Body

One of my favorite movies is The Family Stone. There, I said it. It’s one of the only favs on my list that isn’t pre 1985 or black and white. Sure, I save it for the Christmas season each year, since that’s the setting, but I also use it as a therapy tool. If I’m feeling anxious or a bit down or even just a little anti-Dina, you know, anything requiring a cathartic cry session, I’ll either watch Terms of Endearment or Stone. Diane Keaton simply nails the scared mom who isn’t scared of anything persona. I love the scene where Dermot Mulroney & Claire Danes are walking through the little postcard town, in the snow, no less. Claire’s character, Julie, is telling Dermot’s character, Everett, about a man on a little island in Alaska who cannot sleep at night because of this hole in his heart. He decides the only way to fill the hole is to carve a totem pole. Everett says he really wants to see that totem pole. Though mostly unsaid, you get the sense that the lesson laid out for the viewer is a very uncheesy version of carpe diem. Go see the dang totem pole, why dontcha?

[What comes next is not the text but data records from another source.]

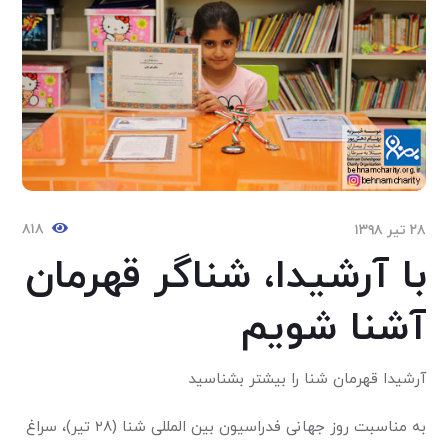
۸۱۸
۲۸ تیر ۱۳۹۸
با آرشیدا، شناگر قهرمان
آشنا شویم
آرشیدا قهرمان شنا را بیشتر بشناسید
به مناسبت روز جهانی فدراسیون بین المللی شنا (۲۸ تیر)، سراغ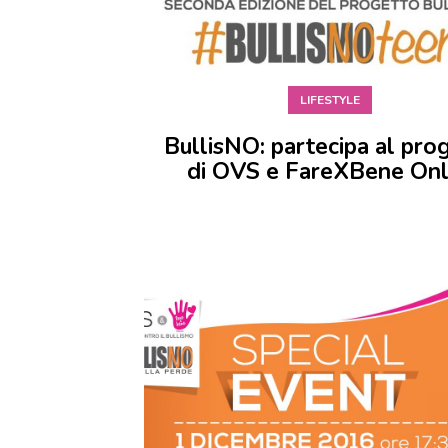
LIFESTYLE
BullisNO: partecipa al pro
di OVS e FareXBene On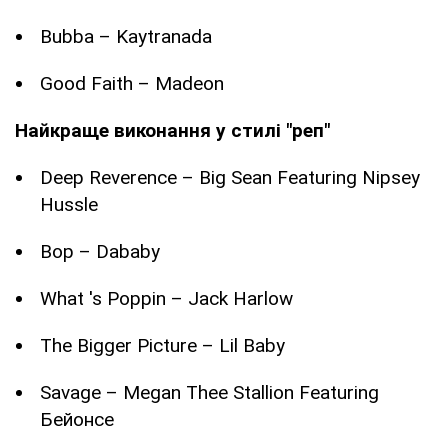
Bubba – Kaytranada
Good Faith – Madeon
Найкраще виконання у стилі "реп"
Deep Reverence – Big Sean Featuring Nipsey
Hussle
Bop – Dababy
What 's Poppin – Jack Harlow
The Bigger Picture – Lil Baby
Savage – Megan Thee Stallion Featuring
Бейонсе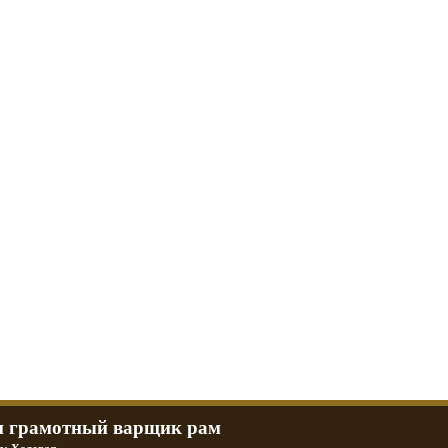
л и Днепр
 баб и гаражи
Большая коллекция фотографий тюнингованных уралов
R
Фотографии тюнинга урала и днепра
ч
тюнинг днепра и урала
P
 грамотный варщик рам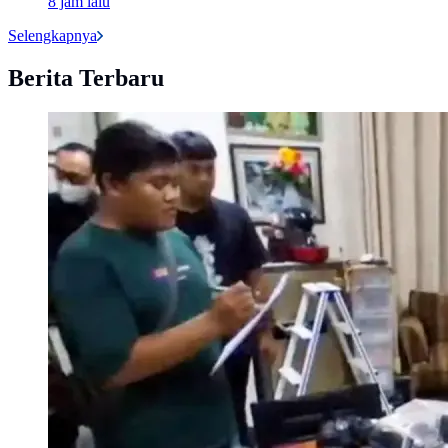
8 jam lalu
Selengkapnya
Berita Terbaru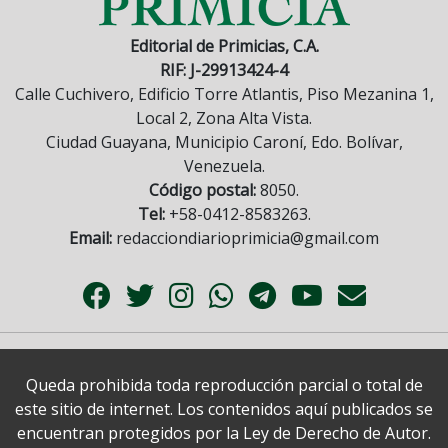
Editorial de Primicias, C.A.
RIF: J-29913424-4
Calle Cuchivero, Edificio Torre Atlantis, Piso Mezanina 1,
Local 2, Zona Alta Vista.
Ciudad Guayana, Municipio Caroní, Edo. Bolívar,
Venezuela.
Código postal:
8050.
Tel:
+58-0412-8583263.
Email:
redacciondiarioprimicia@gmail.com
Queda prohibida toda reproducción parcial o total de
este sitio de internet. Los contenidos aquí publicados se
encuentran protegidos por la Ley de Derecho de Autor.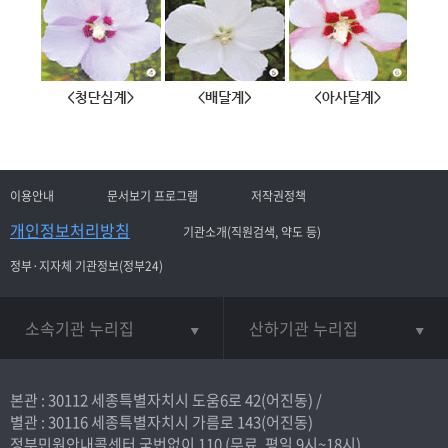
이용안내
문서보기 프로그램
저작권정책
개인정보처리방침
기관소개(직원검색, 약도 등)
정부·지자체 기관정보(정부24)
소속기관 누리집
산하기관 누리집
본관 : 30112 세종특별자치시 도움6로 42(어진동) /
별관 : 30116 세종특별자치시 가름로 143(어진동)
정부민원안내콜센터 국번없이
110
(무료, 평일 9시~18시)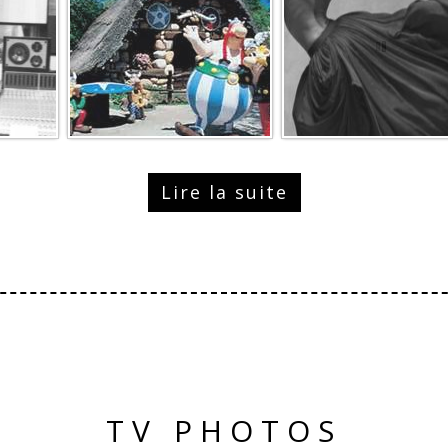
Lire la suite
TV PHOTOS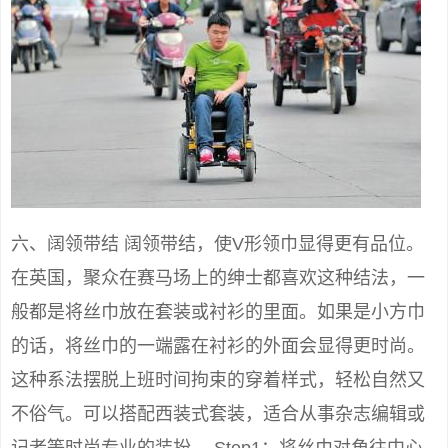
六、阔领带结 阔领带结，使V形领巾显得更有品位。
在英国，聚众在赛马场上的绅士都喜欢这种结法，一
般都是将丝巾放在套装或衬衫的里面。如果是小方巾
的话，将丝巾的一端露在衬衫的外面会显得更时尚。
这种系法摆脱上班时间拘束的穿着样式，轻松自然又
不俗气。可以搭配西装式套装，适合从事杂志编辑或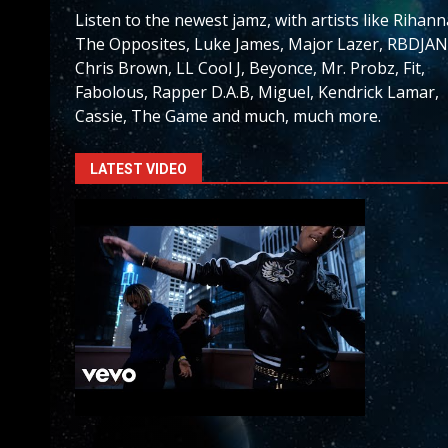
Listen to the newest jamz, with artists like Rihann
The Opposites, Luke James, Major Lazer, RBDJAN
Chris Brown, LL Cool J, Beyonce, Mr. Probz, Fit,
Fabolous, Rapper D.A.B, Miguel, Kendrick Lamar,
Cassie, The Game and much, much more.
LATEST VIDEO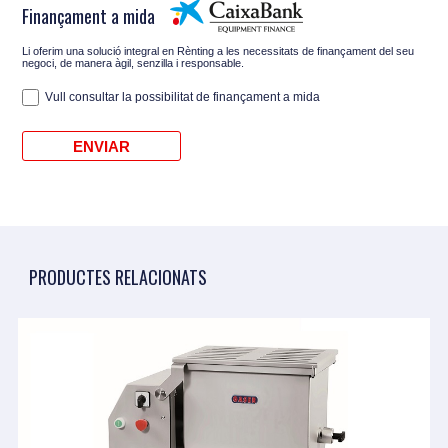
Finançament a mida
Li oferim una solució integral en Rènting a les necessitats de finançament del seu
negoci, de manera àgil, senzilla i responsable.
Vull consultar la possibilitat de finançament a mida
PRODUCTES RELACIONATS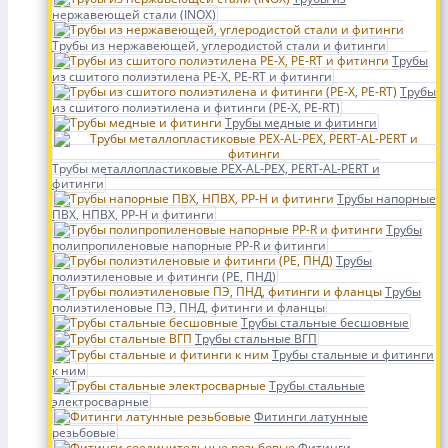
нержавеющей стали (INOX)
Трубы из нержавеющей, углеродистой стали и фитинги
Трубы
из сшитого полиэтилена PE-X, PE-RT и фитинги
Трубы
из сшитого полиэтилена и фитинги (PE-X, PE-RT)
Трубы медные и фитинги
Трубы металлопластиковые PEX-AL-PEX, PERT-AL-PERT и
фитинги
Трубы напорные
ПВХ, НПВХ, PP-H и фитинги
Трубы
полипропиленовые напорные PP-R и фитинги
Трубы
полиэтиленовые и фитинги (PE, ПНД)
Трубы
полиэтиленовые ПЭ, ПНД, фитинги и фланцы
Трубы стальные бесшовные
Трубы стальные ВГП
Трубы стальные и фитинги
к ним
Трубы стальные
электросварные
Фитинги латунные
резьбовые
Фитинги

Maybe I’m telling you this now because even I am starting to feel straight jacketed these days. My work from home stuff has ceased to exist. No one wants a wedding backdrop or tablescaping or chalk art during a pandemic, you see. That’s fine, though, because we decided to integrate my mom into our household, full time. I’ve had my plate full of packing, unpacking, apartment final cleans, settling in activities, et al. And, yet, here I sit, inventing things to do. Again.